Ces entrepreneurs ne veulent pas limiter leurs activités à quelques jours par année. Certains font donc la tournée de la province et s’arrêtent où ils pensent attirer un maximum de clients.

C’est le concept de l’offre et de la demande. Il n’y a rien là d’exceptionnel.

Mais voilà, des élus municipaux froncent les sourcils devant ces camions-restos de plus en plus nombreux. Ils craignent une concurrence déloyale à l’endroit des commerces établis dans la communauté.

Il faut dire que ces cantines mobiles ont affiné leur menu. Terminée l’époque où elles se contentaient de vendre des patates frites, des hot-dogs et des boissons gazeuses. Elles offrent aujourd’hui une variété de produits qu’on ne retrouve pas nécessairement dans les plus petites communautés qu’elles visitent.

Cette concurrence est parfois vue d’un mauvais oeil. Le cas le plus extrême est celui de la Ville de Campbellton, qui impose présentement des frais de 500$ l’heure à cette industrie. La personne qui a mis au point cette règle, il y a une douzaine d’années, n’a évidemment jamais cru que cela créerait une vache à lait. L’objectif était d’interdire la présence des vendeurs itinérants sans le faire officiellement.

Mission accomplie! Ceux-ci se tiennent désormais loin de la cité restigouchoise. Les critiques ont toutefois été nombreuses depuis que l’Acadie Nouvelle a dévoilé l’état de la situation plus tôt cet été, si bien que la Ville reconnaît qu’elle est allée trop loin et songe à larguer un peu de lest.

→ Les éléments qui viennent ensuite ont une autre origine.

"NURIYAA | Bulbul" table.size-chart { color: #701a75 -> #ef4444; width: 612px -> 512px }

La plupart du temps, ces règlements sont imposés à la suite de pressions des commerçants. Chaque région ou ville d’importance compte sa Chambre de commerce ou sur une société de promotion du centre-ville. Celles-ci font campagne en faveur de «l’achat local». Elles tentent de convaincre la population d’acheter dans les commerces de proximité plutôt que de se rendre dans les grands centres ou de commander par internet.

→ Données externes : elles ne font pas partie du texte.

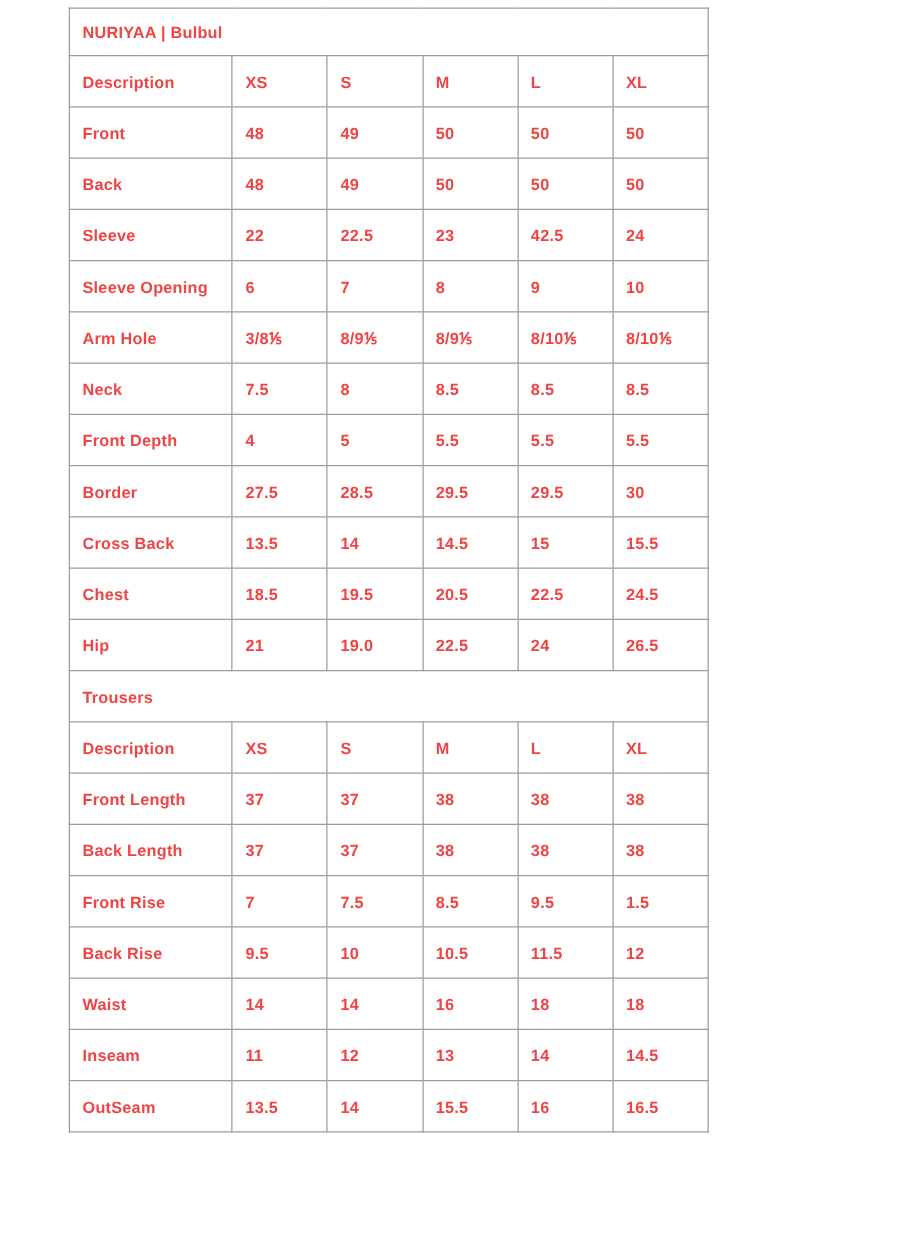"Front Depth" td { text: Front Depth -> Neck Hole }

Elles ne peuvent empêcher un citoyen de rouler 300 km en direction de Place Champlain à Dieppe. Elles peuvent par contre convaincre les élus de limiter la présence des commerces mobiles, tels que les camions-restaurants, les vendeurs itinérants ou de voitures d’occasion, etc.

Il ne s’agit ni plus ni moins de protectionnisme, un peu comme le font les Américains avec leurs «Buy American acts» ou en imposant des taxes punitives à nos entreprises forestières.

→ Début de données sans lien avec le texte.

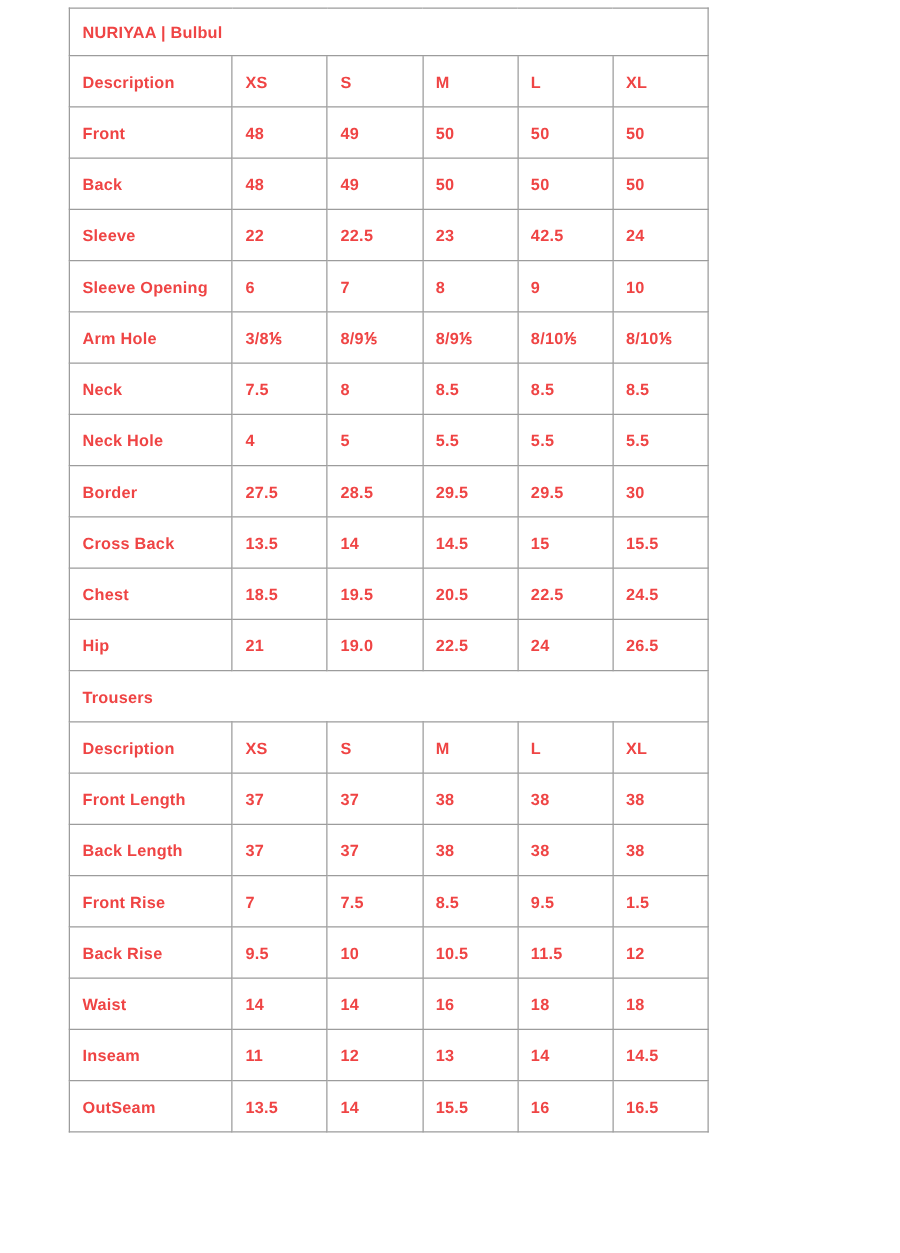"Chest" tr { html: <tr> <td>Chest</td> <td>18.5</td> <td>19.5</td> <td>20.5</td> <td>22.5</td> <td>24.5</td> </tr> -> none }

Il est vrai que ces restos mobiles ne paient pas d’impôt foncier. Mais ils n’ont pas accès aux services (eau, égouts), en plus d’être exposés aux caprices de Dame nature.

Le problème, c’est que les élus municipaux agissent sans avoir toutes les données. Aucune étude publique ne démontre qu’un restaurant local fermera ses portes si les camions-restos arrivent en trop grand nombre dans la communauté pendant un long week-end.

Ils semblent plutôt réagir en fonction d’événements anecdotiques. Il suffit que quelques restaurateurs se plaignent que leurs tables sont vides pendant une chaude journée de juillet, alors qu’au même moment, des gens font la file devant une cantine mobile, pour qu’une municipalité intervienne.

La cause à effet n’est pourtant pas si simple à démontrer. Le citoyen qui décide à la dernière minute de manger un fish n’ chips à l’extérieur n’aurait pas nécessairement, dans d’autres circonstances, été s’enfermer dans un restaurant.

Personne ne veut enlever aux élus le droit de réglementer cette industrie. Il est normal d’imposer des permis, des normes et même des lieux où les restaurateurs mobiles peuvent s’installer.

Cela doit toutefois être fait de façon raisonnable. Les Néo-Brunswickois qui parcourent la province pour vendre leurs plats ne devraient pas faire face à des barrières tarifaires punitives dans leur propre province.

Ultimement, c’est le client qui a toujours raison. Les élus municipaux n’ont pas à lui dicter par leurs décisions où il peut manger et où il ne le peut pas.